**WORK ORDER:**
Write out every record below exactly, leaving the pictures out.

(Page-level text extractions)
□ □ □ □ □ □ □

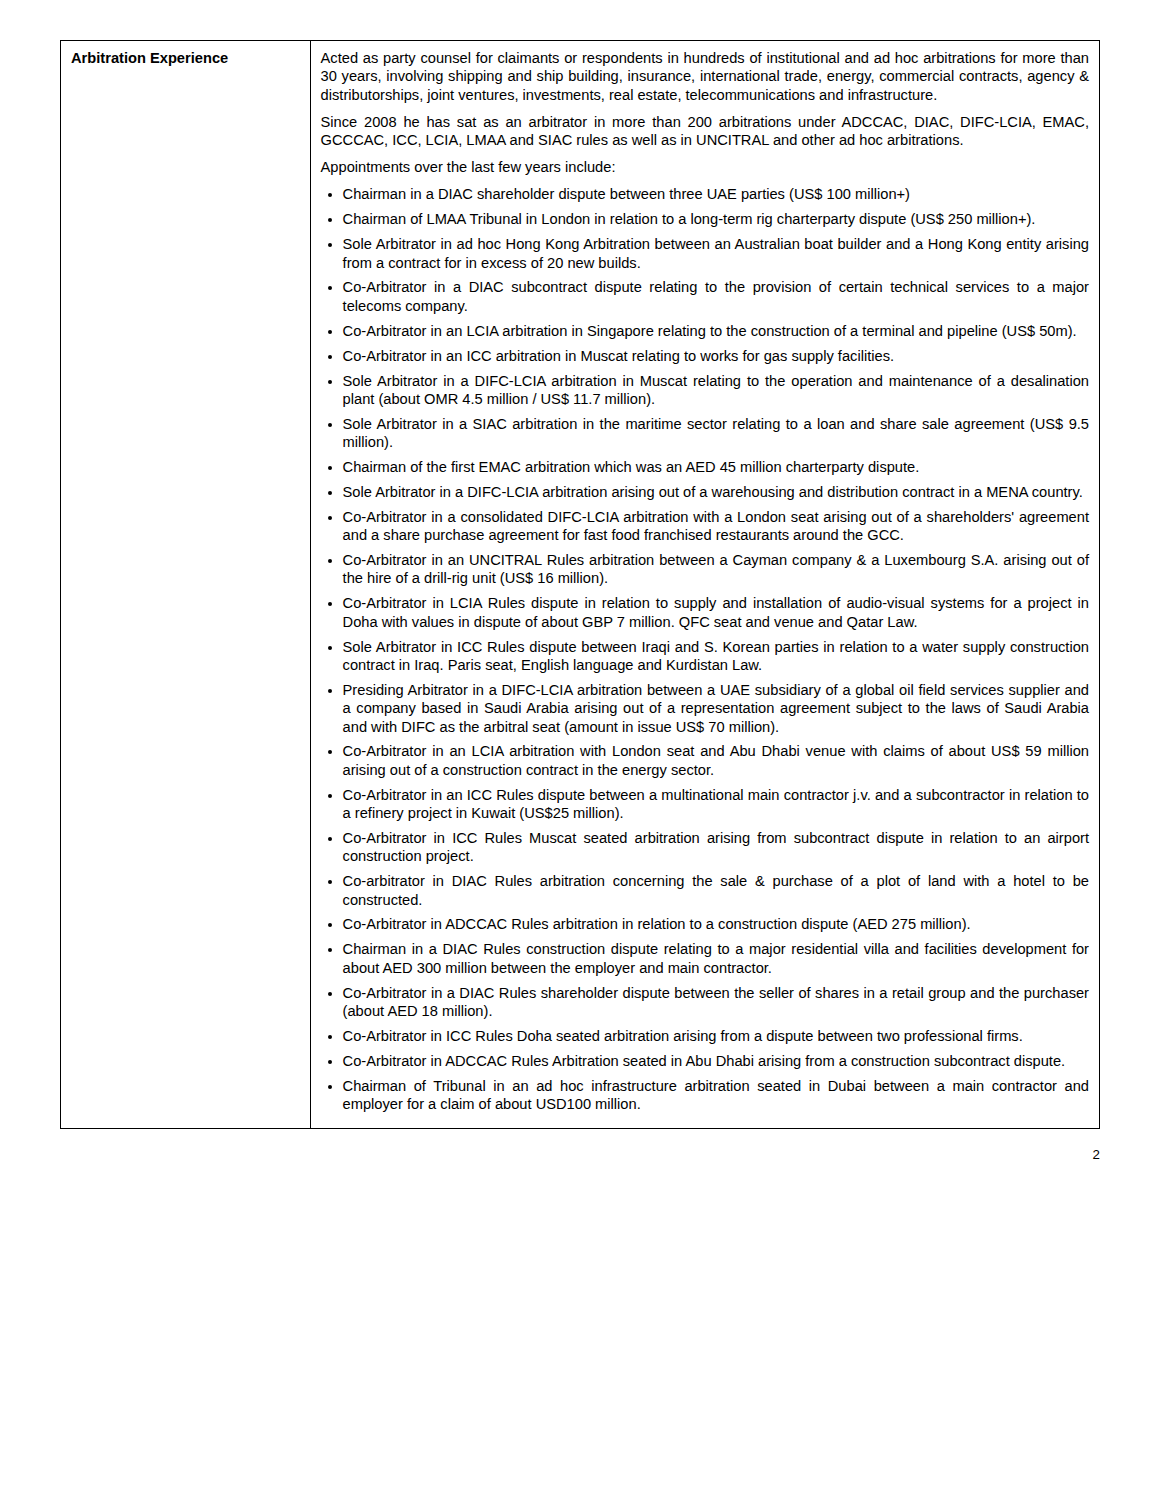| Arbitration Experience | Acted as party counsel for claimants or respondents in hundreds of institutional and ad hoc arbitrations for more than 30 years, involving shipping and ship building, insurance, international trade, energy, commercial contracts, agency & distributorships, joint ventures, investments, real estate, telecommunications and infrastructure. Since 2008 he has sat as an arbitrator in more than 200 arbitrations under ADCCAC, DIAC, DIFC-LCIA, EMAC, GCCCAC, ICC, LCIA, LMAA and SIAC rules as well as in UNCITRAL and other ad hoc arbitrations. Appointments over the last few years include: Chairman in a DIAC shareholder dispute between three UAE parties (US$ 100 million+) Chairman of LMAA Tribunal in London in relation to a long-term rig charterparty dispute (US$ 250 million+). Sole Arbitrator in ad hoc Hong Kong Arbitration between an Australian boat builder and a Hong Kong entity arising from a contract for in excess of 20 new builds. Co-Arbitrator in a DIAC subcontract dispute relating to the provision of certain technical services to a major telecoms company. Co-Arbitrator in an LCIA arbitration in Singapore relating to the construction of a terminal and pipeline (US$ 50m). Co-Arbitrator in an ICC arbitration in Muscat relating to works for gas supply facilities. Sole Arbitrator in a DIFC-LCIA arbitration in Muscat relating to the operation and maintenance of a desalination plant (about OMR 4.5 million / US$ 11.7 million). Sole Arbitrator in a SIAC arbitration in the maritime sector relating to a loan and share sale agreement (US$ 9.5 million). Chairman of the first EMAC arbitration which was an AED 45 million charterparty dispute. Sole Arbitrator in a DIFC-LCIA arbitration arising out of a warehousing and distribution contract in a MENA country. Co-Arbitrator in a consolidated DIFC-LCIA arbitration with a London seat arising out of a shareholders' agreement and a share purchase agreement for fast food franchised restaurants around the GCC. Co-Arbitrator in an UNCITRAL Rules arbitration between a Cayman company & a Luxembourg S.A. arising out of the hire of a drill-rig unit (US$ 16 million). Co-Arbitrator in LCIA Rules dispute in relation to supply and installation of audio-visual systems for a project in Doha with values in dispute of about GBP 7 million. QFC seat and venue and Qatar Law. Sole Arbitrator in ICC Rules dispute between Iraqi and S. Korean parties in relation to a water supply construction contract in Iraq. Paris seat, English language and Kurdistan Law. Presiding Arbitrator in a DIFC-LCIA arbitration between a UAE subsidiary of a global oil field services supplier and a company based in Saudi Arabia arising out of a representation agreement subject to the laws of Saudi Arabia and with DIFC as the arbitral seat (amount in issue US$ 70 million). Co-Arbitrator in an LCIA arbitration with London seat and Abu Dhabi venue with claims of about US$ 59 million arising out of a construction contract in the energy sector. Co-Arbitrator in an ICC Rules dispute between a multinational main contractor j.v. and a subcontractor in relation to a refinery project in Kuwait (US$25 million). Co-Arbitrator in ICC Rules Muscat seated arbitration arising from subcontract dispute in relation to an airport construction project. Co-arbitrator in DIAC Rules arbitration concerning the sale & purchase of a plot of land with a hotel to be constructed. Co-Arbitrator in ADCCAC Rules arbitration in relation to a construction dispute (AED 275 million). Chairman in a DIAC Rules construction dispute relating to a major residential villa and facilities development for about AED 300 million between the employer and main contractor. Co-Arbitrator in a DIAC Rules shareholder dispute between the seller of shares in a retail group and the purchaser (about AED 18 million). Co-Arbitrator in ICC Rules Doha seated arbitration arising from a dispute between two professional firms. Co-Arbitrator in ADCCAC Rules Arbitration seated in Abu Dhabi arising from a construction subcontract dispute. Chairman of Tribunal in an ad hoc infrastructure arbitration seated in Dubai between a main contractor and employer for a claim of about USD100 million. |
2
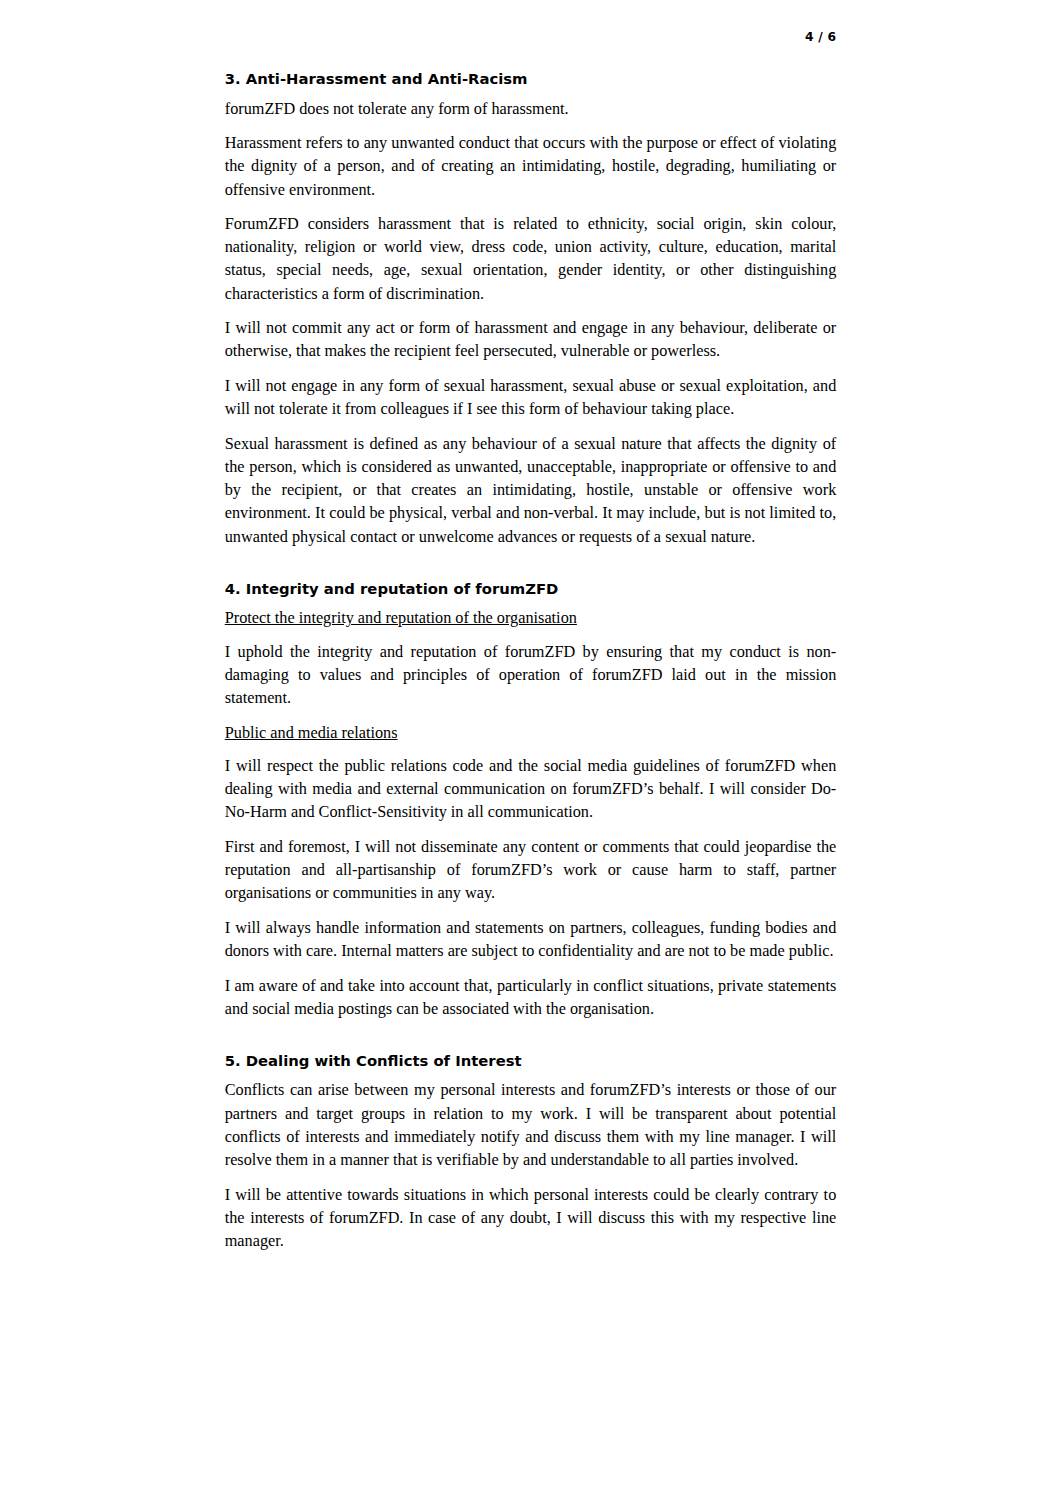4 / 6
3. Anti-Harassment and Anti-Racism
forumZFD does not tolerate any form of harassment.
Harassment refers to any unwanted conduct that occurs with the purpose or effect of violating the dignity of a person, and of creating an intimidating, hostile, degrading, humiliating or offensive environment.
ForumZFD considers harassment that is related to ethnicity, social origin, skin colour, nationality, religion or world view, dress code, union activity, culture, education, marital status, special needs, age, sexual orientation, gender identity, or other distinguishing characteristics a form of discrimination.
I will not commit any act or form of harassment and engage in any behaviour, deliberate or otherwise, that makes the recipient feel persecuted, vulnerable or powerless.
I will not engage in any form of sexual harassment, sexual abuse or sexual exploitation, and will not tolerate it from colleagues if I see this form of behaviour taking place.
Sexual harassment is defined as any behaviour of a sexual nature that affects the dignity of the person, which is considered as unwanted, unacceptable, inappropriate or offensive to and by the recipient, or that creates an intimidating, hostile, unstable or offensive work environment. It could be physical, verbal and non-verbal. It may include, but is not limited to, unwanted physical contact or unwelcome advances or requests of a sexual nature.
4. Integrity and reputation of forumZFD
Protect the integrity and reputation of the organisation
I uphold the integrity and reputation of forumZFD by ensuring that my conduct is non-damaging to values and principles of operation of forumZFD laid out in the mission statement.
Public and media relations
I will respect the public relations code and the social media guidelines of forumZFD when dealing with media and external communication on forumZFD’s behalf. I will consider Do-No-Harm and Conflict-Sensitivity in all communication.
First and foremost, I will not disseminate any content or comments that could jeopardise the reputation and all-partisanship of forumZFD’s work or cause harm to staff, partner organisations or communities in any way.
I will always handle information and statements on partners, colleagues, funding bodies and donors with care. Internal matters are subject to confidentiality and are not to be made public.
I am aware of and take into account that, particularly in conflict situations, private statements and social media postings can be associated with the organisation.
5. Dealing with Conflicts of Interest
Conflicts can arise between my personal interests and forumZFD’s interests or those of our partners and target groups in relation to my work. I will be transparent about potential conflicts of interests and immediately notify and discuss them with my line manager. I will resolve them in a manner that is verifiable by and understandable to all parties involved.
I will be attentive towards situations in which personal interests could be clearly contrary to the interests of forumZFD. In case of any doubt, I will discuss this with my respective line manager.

□ □ □ □ □ □ □

**RESULT FOR THIS EXERCISE:**
| Arbitration Experience | Acted as party counsel for claimants or respondents in hundreds of institutional and ad hoc arbitrations for more than 30 years, involving shipping and ship building, insurance, international trade, energy, commercial contracts, agency & distributorships, joint ventures, investments, real estate, telecommunications and infrastructure. Since 2008 he has sat as an arbitrator in more than 200 arbitrations under ADCCAC, DIAC, DIFC-LCIA, EMAC, GCCCAC, ICC, LCIA, LMAA and SIAC rules as well as in UNCITRAL and other ad hoc arbitrations. Appointments over the last few years include: Chairman in a DIAC shareholder dispute between three UAE parties (US$ 100 million+) Chairman of LMAA Tribunal in London in relation to a long-term rig charterparty dispute (US$ 250 million+). Sole Arbitrator in ad hoc Hong Kong Arbitration between an Australian boat builder and a Hong Kong entity arising from a contract for in excess of 20 new builds. Co-Arbitrator in a DIAC subcontract dispute relating to the provision of certain technical services to a major telecoms company. Co-Arbitrator in an LCIA arbitration in Singapore relating to the construction of a terminal and pipeline (US$ 50m). Co-Arbitrator in an ICC arbitration in Muscat relating to works for gas supply facilities. Sole Arbitrator in a DIFC-LCIA arbitration in Muscat relating to the operation and maintenance of a desalination plant (about OMR 4.5 million / US$ 11.7 million). Sole Arbitrator in a SIAC arbitration in the maritime sector relating to a loan and share sale agreement (US$ 9.5 million). Chairman of the first EMAC arbitration which was an AED 45 million charterparty dispute. Sole Arbitrator in a DIFC-LCIA arbitration arising out of a warehousing and distribution contract in a MENA country. Co-Arbitrator in a consolidated DIFC-LCIA arbitration with a London seat arising out of a shareholders' agreement and a share purchase agreement for fast food franchised restaurants around the GCC. Co-Arbitrator in an UNCITRAL Rules arbitration between a Cayman company & a Luxembourg S.A. arising out of the hire of a drill-rig unit (US$ 16 million). Co-Arbitrator in LCIA Rules dispute in relation to supply and installation of audio-visual systems for a project in Doha with values in dispute of about GBP 7 million. QFC seat and venue and Qatar Law. Sole Arbitrator in ICC Rules dispute between Iraqi and S. Korean parties in relation to a water supply construction contract in Iraq. Paris seat, English language and Kurdistan Law. Presiding Arbitrator in a DIFC-LCIA arbitration between a UAE subsidiary of a global oil field services supplier and a company based in Saudi Arabia arising out of a representation agreement subject to the laws of Saudi Arabia and with DIFC as the arbitral seat (amount in issue US$ 70 million). Co-Arbitrator in an LCIA arbitration with London seat and Abu Dhabi venue with claims of about US$ 59 million arising out of a construction contract in the energy sector. Co-Arbitrator in an ICC Rules dispute between a multinational main contractor j.v. and a subcontractor in relation to a refinery project in Kuwait (US$25 million). Co-Arbitrator in ICC Rules Muscat seated arbitration arising from subcontract dispute in relation to an airport construction project. Co-arbitrator in DIAC Rules arbitration concerning the sale & purchase of a plot of land with a hotel to be constructed. Co-Arbitrator in ADCCAC Rules arbitration in relation to a construction dispute (AED 275 million). Chairman in a DIAC Rules construction dispute relating to a major residential villa and facilities development for about AED 300 million between the employer and main contractor. Co-Arbitrator in a DIAC Rules shareholder dispute between the seller of shares in a retail group and the purchaser (about AED 18 million). Co-Arbitrator in ICC Rules Doha seated arbitration arising from a dispute between two professional firms. Co-Arbitrator in ADCCAC Rules Arbitration seated in Abu Dhabi arising from a construction subcontract dispute. Chairman of Tribunal in an ad hoc infrastructure arbitration seated in Dubai between a main contractor and employer for a claim of about USD100 million. |
2
4 / 6
3. Anti-Harassment and Anti-Racism
forumZFD does not tolerate any form of harassment.
Harassment refers to any unwanted conduct that occurs with the purpose or effect of violating the dignity of a person, and of creating an intimidating, hostile, degrading, humiliating or offensive environment.
ForumZFD considers harassment that is related to ethnicity, social origin, skin colour, nationality, religion or world view, dress code, union activity, culture, education, marital status, special needs, age, sexual orientation, gender identity, or other distinguishing characteristics a form of discrimination.
I will not commit any act or form of harassment and engage in any behaviour, deliberate or otherwise, that makes the recipient feel persecuted, vulnerable or powerless.
I will not engage in any form of sexual harassment, sexual abuse or sexual exploitation, and will not tolerate it from colleagues if I see this form of behaviour taking place.
Sexual harassment is defined as any behaviour of a sexual nature that affects the dignity of the person, which is considered as unwanted, unacceptable, inappropriate or offensive to and by the recipient, or that creates an intimidating, hostile, unstable or offensive work environment. It could be physical, verbal and non-verbal. It may include, but is not limited to, unwanted physical contact or unwelcome advances or requests of a sexual nature.
4. Integrity and reputation of forumZFD
Protect the integrity and reputation of the organisation
I uphold the integrity and reputation of forumZFD by ensuring that my conduct is non-damaging to values and principles of operation of forumZFD laid out in the mission statement.
Public and media relations
I will respect the public relations code and the social media guidelines of forumZFD when dealing with media and external communication on forumZFD’s behalf. I will consider Do-No-Harm and Conflict-Sensitivity in all communication.
First and foremost, I will not disseminate any content or comments that could jeopardise the reputation and all-partisanship of forumZFD’s work or cause harm to staff, partner organisations or communities in any way.
I will always handle information and statements on partners, colleagues, funding bodies and donors with care. Internal matters are subject to confidentiality and are not to be made public.
I am aware of and take into account that, particularly in conflict situations, private statements and social media postings can be associated with the organisation.
5. Dealing with Conflicts of Interest
Conflicts can arise between my personal interests and forumZFD’s interests or those of our partners and target groups in relation to my work. I will be transparent about potential conflicts of interests and immediately notify and discuss them with my line manager. I will resolve them in a manner that is verifiable by and understandable to all parties involved.
I will be attentive towards situations in which personal interests could be clearly contrary to the interests of forumZFD. In case of any doubt, I will discuss this with my respective line manager.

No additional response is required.